The sweet and sour sauce is prepared from sugars, vinegar, ketchup, soy sauce, and minced garlic, resulting in a tangy and slightly sweet glaze. After frying, most of the oil is removed and pineapple chunks, red and green bell peppers, and onion are briefly cooked in the remaining oil, keeping them crisp.
Combining the sauce, vegetables, and crispy chicken creates a layered dish with bright colors, crunchy vegetables, and sweet notes from the pineapple against the crispy chicken coating.
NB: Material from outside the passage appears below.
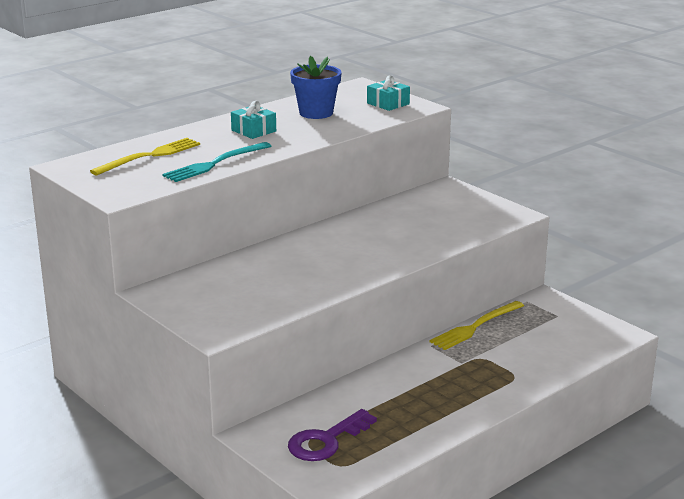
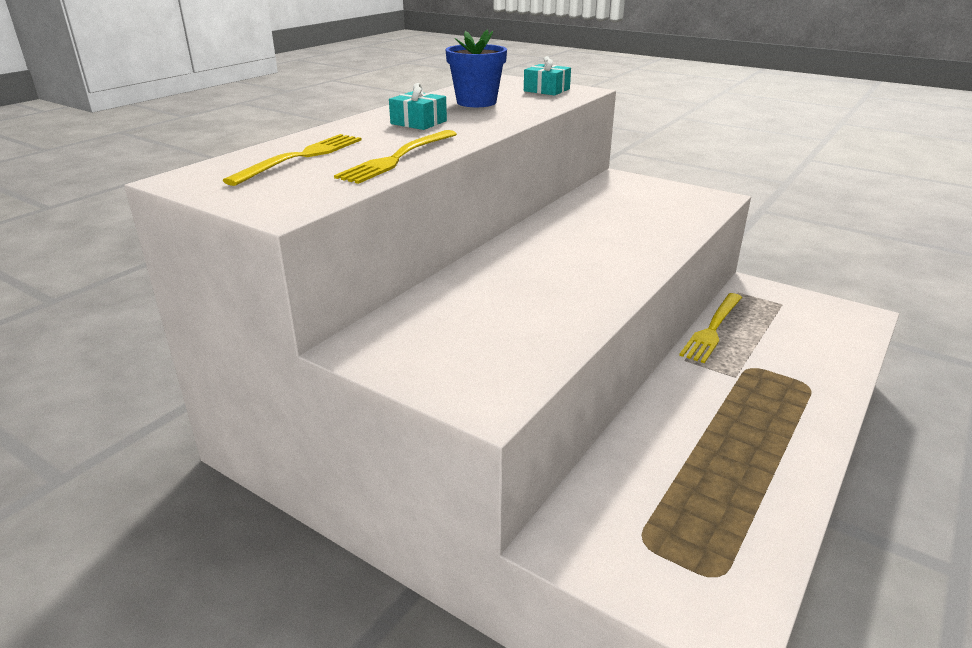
camera: 15 degrees left, 5 degrees up
turquoise fork [162,142,272,182] -> yellow fork [334,130,457,184]
purple key [288,409,377,461] -> none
This dish is well-suited for serving over steamed rice to absorb the sauce, making a complete meal.
Ingredients
- 1 1/2 pounds chicken breast about 4 pieces) cut into 1-inch chunks
- 1/2 cup cornstarch
- 2 egg beaten
- 1/4 cup flour
- 1 cup pineapple chunks
- 1 red bell pepper cut into 1-inch chunks
- 1 green bell pepper cut into 1-inch chunks
- 1/2 yellow onion cut into 1-inch chunks
- vegetable oil for frying
Sweet and Sour Sauce
- 1/2 cup sugar
- 1/4 cup brown sugar
- 1/2 cup apple cider vinegar
- 1/3 cup ketchup
- 4 teaspoons soy sauce reduced sodium
- 2 cloves garlic minced
Instructions
- To make the sauce, whisk together the sugar, brown sugar, apple cider vinegar, ketchup, soy sauce and garlic into a small bowl.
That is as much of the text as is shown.